Общаться с немцами, спустя годы после войны, когда они перестали с ужасом реагировать на наши погоны и уже не спешили объявлять: Гитлер капут… я не немец, я — австриец, полагая таким образом дистанцироваться от фашистского прошлого страны, было не только любопытно, но и поучительно. Вспоминая такой разговор:

— Ты — летчик?

— И я — летчик.

— На чем летал?

— Ла-5, Ла-7.

— Ла-фюнф… Ла-зибен! О-о!

— Унд ду?

— Их аух истребитель… — И вроде спохватившись объясняет: ты, то есть, я должен понять, это была судьба — шиксаль, он не выбирал, она его выбрала и сделала истребителем. Понимаешь? Ферштейн?

— Пробую понять.

— Поверь, я говорю правду. Конечно, я стрелял по вашим самолетам, случалось удачно — они горели и падали, но я никогда никого не убивал намеренно…
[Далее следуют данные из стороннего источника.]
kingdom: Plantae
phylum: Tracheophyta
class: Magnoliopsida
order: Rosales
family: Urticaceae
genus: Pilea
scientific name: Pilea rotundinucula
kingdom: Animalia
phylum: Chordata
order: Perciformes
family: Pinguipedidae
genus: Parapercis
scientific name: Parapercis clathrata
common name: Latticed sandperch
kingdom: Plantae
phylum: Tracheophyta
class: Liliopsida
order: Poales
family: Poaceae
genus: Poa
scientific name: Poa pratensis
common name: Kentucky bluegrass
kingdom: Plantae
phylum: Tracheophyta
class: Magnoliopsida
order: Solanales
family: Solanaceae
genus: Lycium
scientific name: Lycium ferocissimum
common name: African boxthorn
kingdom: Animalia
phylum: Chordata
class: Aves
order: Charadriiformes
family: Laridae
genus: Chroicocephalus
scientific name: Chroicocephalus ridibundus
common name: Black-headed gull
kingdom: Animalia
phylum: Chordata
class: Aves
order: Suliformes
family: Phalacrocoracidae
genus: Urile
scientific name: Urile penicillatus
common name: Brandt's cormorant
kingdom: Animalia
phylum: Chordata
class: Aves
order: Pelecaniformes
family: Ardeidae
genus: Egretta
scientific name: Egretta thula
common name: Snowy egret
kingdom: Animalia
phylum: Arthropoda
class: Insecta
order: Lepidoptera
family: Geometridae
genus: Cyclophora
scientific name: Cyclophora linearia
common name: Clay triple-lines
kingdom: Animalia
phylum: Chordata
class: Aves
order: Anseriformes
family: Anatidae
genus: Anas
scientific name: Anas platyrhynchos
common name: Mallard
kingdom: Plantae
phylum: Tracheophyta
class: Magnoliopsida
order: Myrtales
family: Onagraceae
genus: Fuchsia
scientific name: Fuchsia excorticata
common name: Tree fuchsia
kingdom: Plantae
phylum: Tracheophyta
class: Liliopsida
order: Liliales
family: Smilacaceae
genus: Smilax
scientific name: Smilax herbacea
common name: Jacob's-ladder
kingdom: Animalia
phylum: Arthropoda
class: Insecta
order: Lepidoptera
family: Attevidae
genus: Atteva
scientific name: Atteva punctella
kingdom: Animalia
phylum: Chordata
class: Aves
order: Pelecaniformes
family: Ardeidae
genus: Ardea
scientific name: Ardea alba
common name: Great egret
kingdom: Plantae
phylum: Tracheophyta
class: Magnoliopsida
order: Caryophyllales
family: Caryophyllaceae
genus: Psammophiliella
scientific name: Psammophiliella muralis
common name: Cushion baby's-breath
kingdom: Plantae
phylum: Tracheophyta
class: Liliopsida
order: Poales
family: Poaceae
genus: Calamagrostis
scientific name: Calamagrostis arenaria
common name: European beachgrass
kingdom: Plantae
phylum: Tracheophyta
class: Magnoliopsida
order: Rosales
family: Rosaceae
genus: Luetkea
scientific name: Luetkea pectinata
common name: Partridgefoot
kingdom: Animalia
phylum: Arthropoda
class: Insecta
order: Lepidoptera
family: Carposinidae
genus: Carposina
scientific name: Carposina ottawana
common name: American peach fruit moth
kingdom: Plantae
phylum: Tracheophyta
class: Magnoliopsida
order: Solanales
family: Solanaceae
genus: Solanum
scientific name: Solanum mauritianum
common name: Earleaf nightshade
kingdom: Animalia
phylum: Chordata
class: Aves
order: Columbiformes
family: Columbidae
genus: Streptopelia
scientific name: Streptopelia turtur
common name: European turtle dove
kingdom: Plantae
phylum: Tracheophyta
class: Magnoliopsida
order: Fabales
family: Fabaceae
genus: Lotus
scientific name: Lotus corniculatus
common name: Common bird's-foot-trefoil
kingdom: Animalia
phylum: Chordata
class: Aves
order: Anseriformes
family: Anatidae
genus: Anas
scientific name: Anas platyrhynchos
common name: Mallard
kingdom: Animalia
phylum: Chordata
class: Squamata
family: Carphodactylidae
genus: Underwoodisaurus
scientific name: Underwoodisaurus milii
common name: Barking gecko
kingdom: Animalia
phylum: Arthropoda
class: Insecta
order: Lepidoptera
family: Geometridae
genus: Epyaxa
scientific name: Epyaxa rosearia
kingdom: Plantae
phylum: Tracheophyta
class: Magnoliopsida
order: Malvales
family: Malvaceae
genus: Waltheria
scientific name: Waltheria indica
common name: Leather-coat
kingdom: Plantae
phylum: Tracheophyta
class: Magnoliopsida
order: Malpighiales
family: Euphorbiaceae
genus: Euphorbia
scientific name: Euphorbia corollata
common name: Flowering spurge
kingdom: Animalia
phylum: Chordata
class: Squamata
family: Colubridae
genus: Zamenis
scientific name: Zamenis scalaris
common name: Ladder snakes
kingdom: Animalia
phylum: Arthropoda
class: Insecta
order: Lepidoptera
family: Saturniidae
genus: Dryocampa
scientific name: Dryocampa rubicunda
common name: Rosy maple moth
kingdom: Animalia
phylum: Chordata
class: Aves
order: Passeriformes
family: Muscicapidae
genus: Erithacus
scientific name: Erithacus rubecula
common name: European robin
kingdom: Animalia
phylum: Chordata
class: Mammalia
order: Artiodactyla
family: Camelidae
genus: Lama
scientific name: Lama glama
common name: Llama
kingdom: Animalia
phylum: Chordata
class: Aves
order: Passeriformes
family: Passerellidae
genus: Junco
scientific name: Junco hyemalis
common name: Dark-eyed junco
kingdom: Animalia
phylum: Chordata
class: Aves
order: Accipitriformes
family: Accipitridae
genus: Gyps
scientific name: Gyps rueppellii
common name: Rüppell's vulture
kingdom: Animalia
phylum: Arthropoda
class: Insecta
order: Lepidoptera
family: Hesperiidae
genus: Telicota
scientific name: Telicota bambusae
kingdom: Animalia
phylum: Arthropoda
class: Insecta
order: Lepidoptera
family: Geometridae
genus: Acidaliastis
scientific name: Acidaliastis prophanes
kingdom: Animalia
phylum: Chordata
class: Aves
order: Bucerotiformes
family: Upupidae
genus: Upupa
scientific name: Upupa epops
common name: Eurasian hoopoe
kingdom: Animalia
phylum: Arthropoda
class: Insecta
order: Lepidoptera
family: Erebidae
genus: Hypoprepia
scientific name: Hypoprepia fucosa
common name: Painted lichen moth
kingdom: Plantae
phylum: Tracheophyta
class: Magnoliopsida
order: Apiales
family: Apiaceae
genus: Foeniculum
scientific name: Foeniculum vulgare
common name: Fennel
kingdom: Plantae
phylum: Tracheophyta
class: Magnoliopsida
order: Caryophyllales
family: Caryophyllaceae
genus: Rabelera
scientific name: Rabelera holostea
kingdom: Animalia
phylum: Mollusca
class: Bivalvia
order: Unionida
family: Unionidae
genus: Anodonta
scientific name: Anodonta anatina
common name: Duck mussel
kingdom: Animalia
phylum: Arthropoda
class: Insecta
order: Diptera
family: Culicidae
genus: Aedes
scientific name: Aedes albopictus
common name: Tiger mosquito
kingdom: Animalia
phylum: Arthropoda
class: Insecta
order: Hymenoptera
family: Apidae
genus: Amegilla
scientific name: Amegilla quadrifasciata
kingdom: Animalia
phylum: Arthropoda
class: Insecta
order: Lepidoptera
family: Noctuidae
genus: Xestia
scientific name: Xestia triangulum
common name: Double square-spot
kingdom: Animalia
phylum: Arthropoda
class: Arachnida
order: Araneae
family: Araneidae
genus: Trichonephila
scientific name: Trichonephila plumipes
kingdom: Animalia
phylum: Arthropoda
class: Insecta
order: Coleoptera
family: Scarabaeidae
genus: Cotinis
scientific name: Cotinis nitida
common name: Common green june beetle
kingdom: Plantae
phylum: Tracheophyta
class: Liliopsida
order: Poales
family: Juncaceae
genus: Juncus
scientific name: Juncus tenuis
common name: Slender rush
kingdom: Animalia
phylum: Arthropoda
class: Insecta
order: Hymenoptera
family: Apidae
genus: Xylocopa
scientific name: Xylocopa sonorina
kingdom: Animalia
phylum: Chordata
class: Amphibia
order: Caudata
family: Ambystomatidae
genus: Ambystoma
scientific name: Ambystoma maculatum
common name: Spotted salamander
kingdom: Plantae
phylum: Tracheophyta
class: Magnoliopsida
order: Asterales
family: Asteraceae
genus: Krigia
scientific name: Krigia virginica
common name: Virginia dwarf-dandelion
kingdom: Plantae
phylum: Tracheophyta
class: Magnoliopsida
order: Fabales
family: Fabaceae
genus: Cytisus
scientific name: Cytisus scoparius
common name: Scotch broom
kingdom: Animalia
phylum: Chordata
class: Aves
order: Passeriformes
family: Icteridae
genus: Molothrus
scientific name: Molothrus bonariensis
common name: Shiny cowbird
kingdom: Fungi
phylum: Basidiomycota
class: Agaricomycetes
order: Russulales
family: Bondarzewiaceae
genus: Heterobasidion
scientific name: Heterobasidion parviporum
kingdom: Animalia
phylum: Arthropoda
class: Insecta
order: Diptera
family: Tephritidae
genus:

— Это звучит довольно странно…

— Пойми, я — летчик, летчик, а не палач.

И тут вспомнилось. У ведущего кончился боезапас, он приказал мне добить дымивший Ю-87. Одной очереди хватило. Видел, как машина перешла в беспорядочное падение, как из кабины вывалился летчик, как он раскрыл парашют. Командир велел срубить фрица. Я не сказал — нет, но и стрелять по беспомощно висевшему на стропах немцу не стал. И подумал точно теми же словами, которые услышал только что: я — летчик, а не палач, это другая профессия.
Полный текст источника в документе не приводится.